A Maldição da Casa Winchester engana ao fazer parecer que veremos um bom personagem, uma intrigante jornada e um mundo enigmático, quando na verdade é só mais entre centenas de títulos similares na forma e no conteúdo.

P.S.: Senti uma leve curiosidade em saber se as famílias de Horace Smith e Daniel B.Wesson eram amaldiçoadas…

Nota:

Trailer

Data de Lançamento: 01 de março de 2018 (1h 39min)

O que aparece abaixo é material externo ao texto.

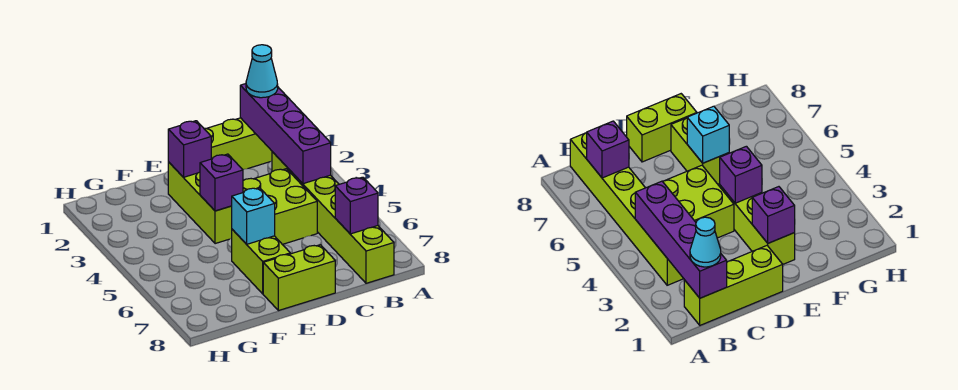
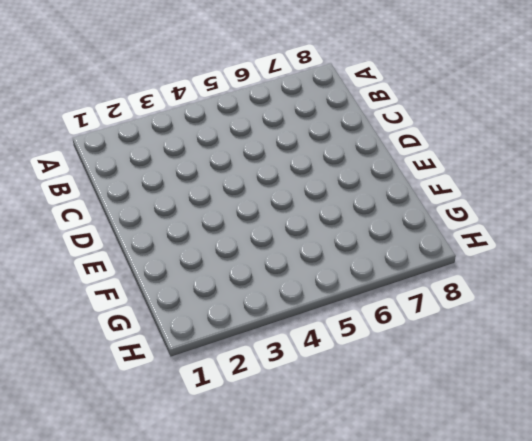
none -> lime brick B1:D1 level 1
none -> lime brick B3:B8 level 1
none -> lime brick C4:D5 level 1

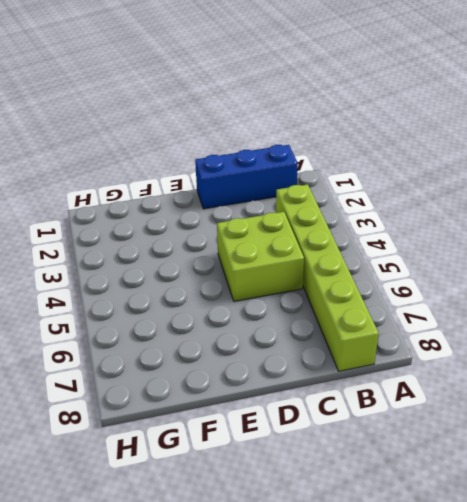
blue brick B1:D1 level 1 -> lime brick B1:D1 level 1
none -> lime brick D8:E8 level 1
none -> lime brick E2:E4 level 1
none -> lime brick E6:E7 level 1

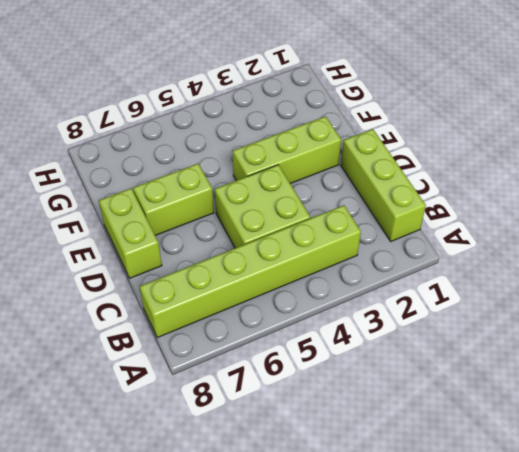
none -> purple brick B1:B4 level 2
none -> purple brick B7 level 2
none -> purple brick E2 level 2

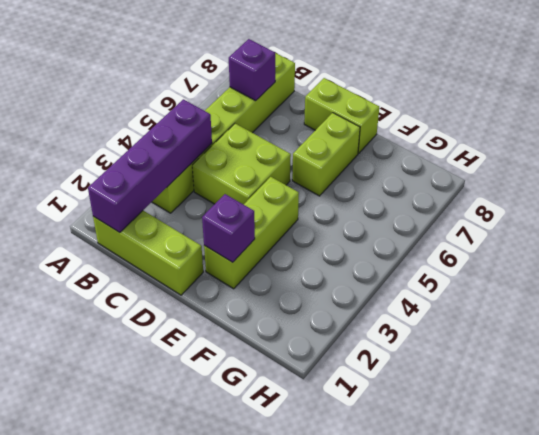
none -> purple brick E4 level 2
none -> cyan brick E6 level 2
none -> cyan cone B1 level 3

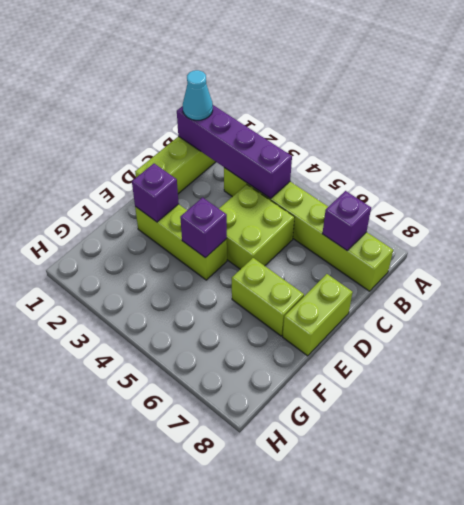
none -> cyan brick E6 level 2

Diretor: Michael e Peter Spierig

Elenco: Helen Mirren, Jason Clarke, Sarah Snook, Eamon Farren, Angus Sampson, Tyler Coppin

Sinopse: Em um ponto isolado, a 50 milhas de distância de São Francisco fica a casa mais assombrada do mundo. Construída por Sarah Winchester (interpretada pela ganhadora do Oscar® Helen Mirren), herdeira da fortuna dos Winchester, a casa não conhece seu fim. Construída durante décadas de forma incessante, vinte e quatro horas por dia, sete dias por semana, ela tem sete andares de altura e abriga centenas de quartos. Para um estranho, parece um monumento monstruoso que reflete a loucura de uma mulher perturbada. Mas Sarah não está construindo para si, mas sim para sua sobrinha (Sarah Snook) ou para o brilhante Dr. Eric Price (Jason Clarke), que ela convocou para ir a casa. Ela está construindo uma prisão, um asilo para centenas de fantasmas vingativos, e os mais aterrorizantes deles têm o intuito de se estabelecer com os Winchesters.